Exercise data -
== Segment start ==
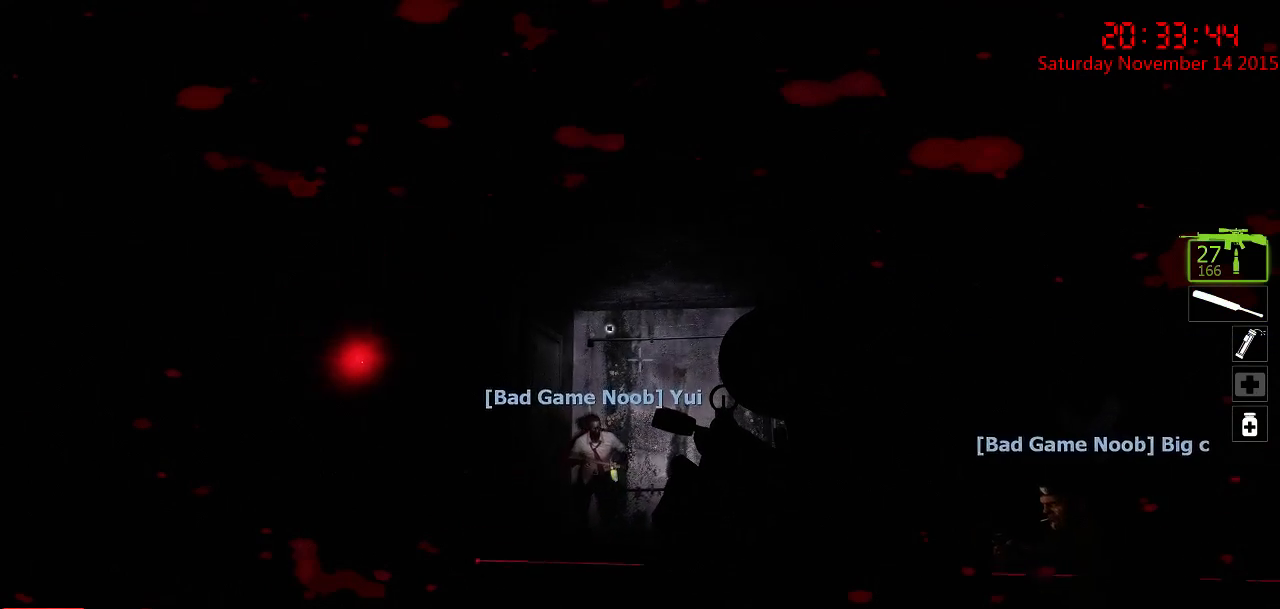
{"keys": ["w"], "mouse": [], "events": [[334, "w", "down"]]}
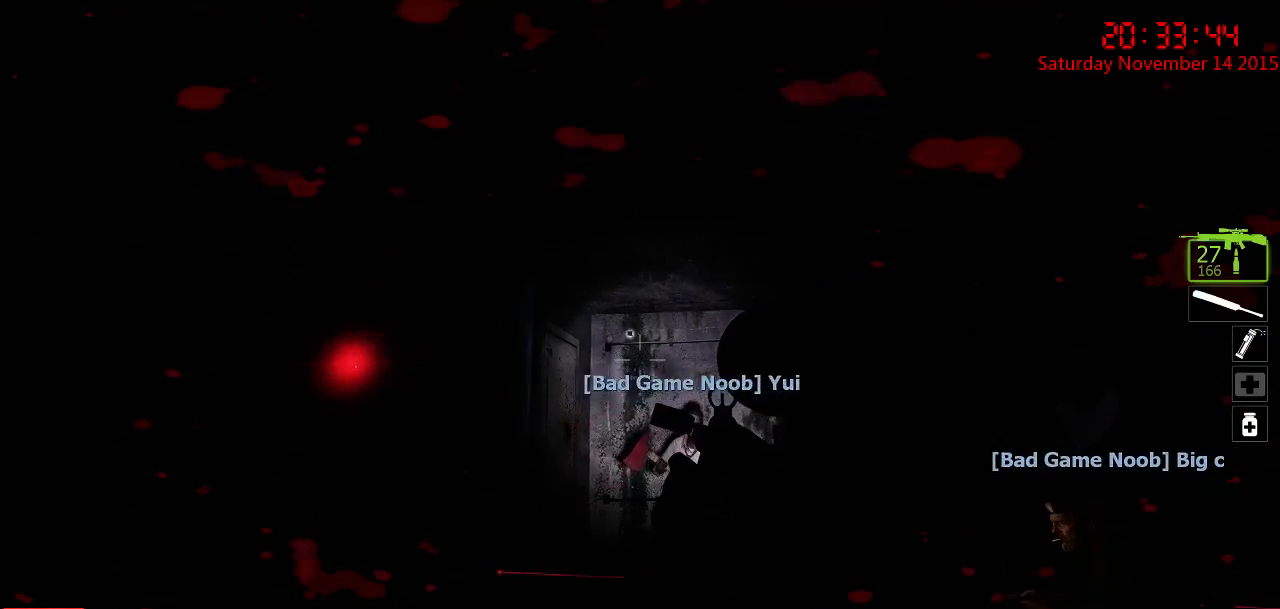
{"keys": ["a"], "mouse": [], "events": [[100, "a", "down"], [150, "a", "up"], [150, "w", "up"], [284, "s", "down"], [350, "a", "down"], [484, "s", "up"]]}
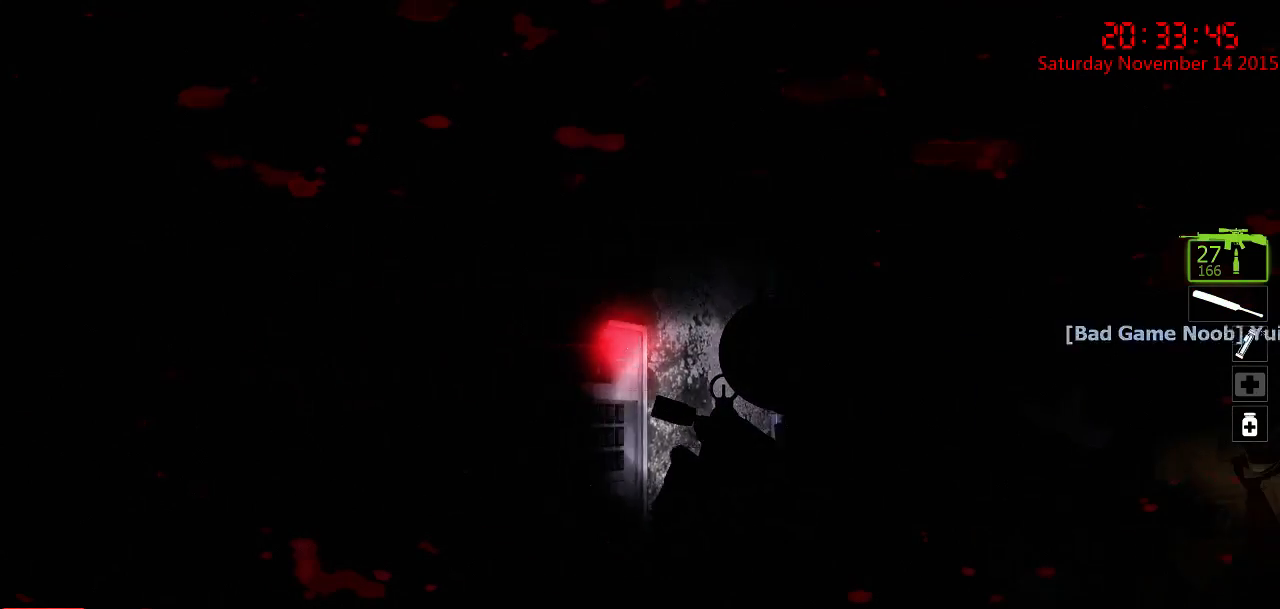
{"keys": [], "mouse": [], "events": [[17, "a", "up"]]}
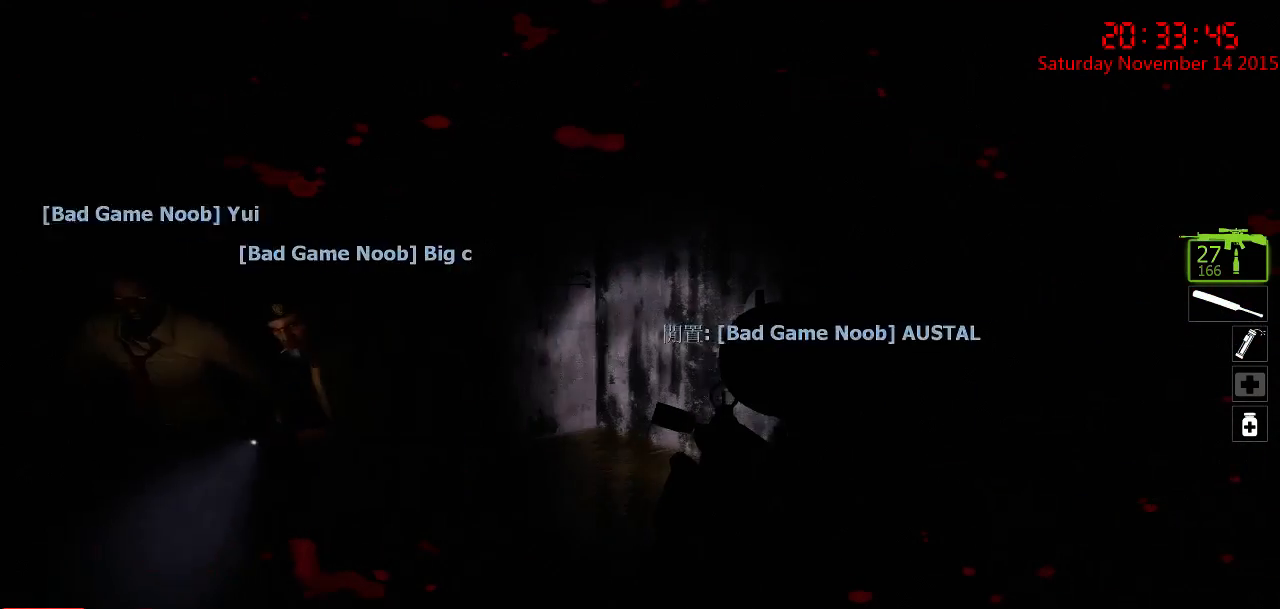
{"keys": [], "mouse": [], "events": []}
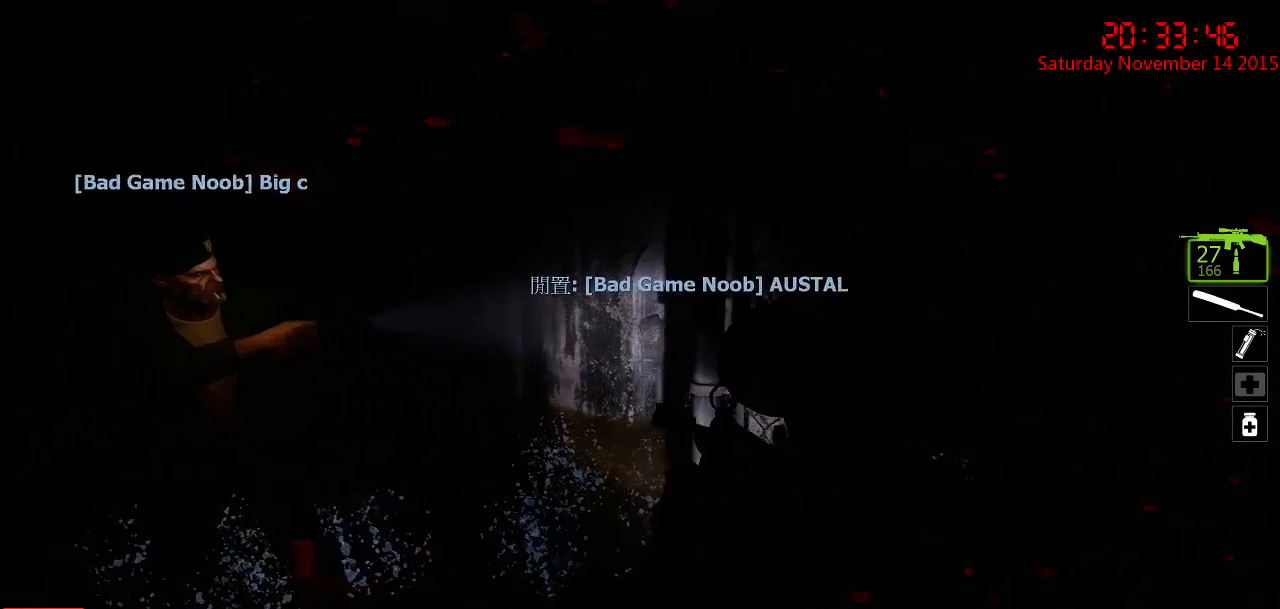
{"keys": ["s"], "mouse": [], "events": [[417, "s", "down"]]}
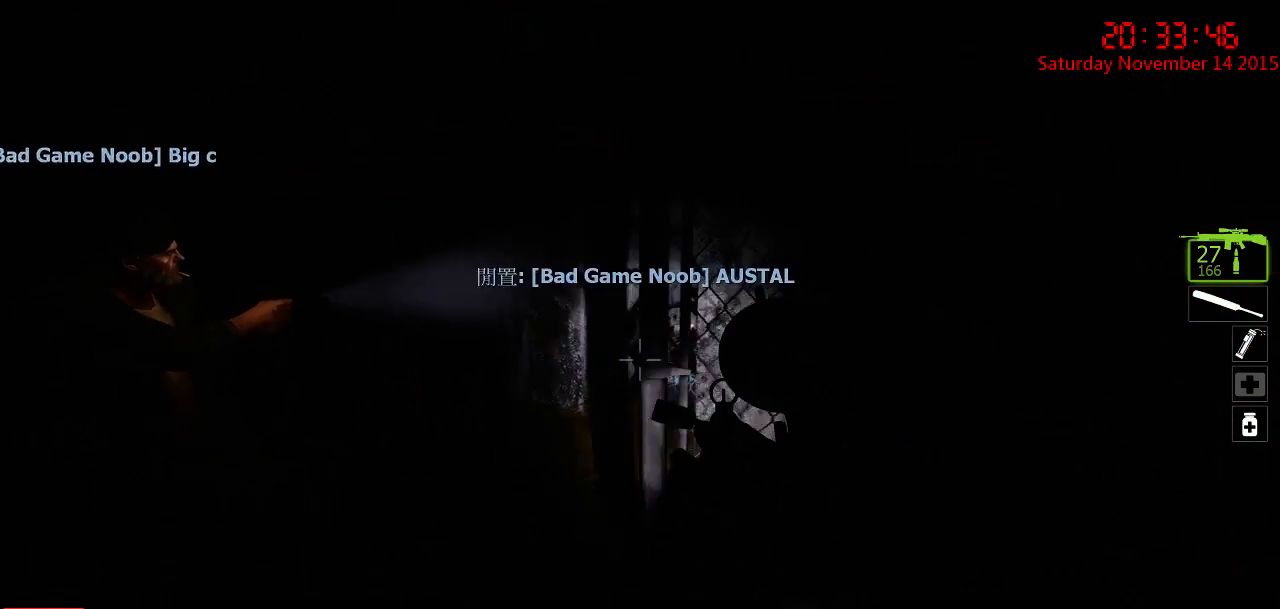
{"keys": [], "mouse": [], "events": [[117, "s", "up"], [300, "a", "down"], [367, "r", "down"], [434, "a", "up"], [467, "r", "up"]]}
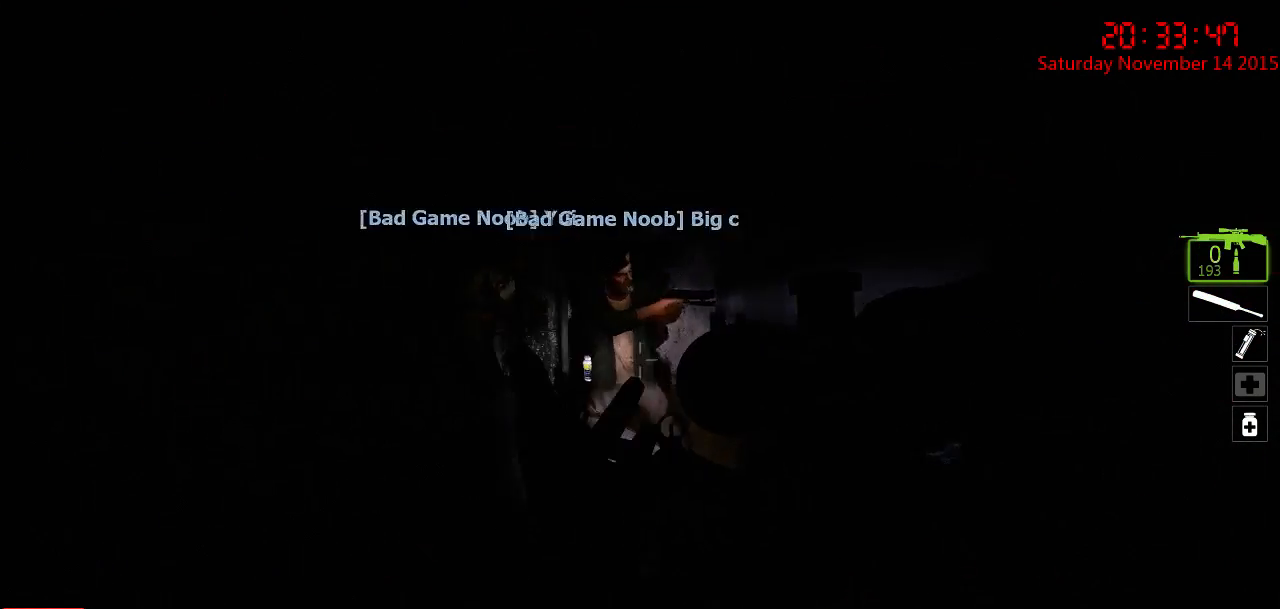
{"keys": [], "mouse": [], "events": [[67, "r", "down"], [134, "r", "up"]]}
== Segment end ==
Work task - With the pictures removed, copy the data above word for word.

Response box -
{"keys": ["w"], "mouse": [], "events": [[334, "w", "down"]]}
{"keys": ["a"], "mouse": [], "events": [[100, "a", "down"], [150, "a", "up"], [150, "w", "up"], [284, "s", "down"], [350, "a", "down"], [484, "s", "up"]]}
{"keys": [], "mouse": [], "events": [[17, "a", "up"]]}
{"keys": [], "mouse": [], "events": []}
{"keys": ["s"], "mouse": [], "events": [[417, "s", "down"]]}
{"keys": [], "mouse": [], "events": [[117, "s", "up"], [300, "a", "down"], [367, "r", "down"], [434, "a", "up"], [467, "r", "up"]]}
{"keys": [], "mouse": [], "events": [[67, "r", "down"], [134, "r", "up"]]}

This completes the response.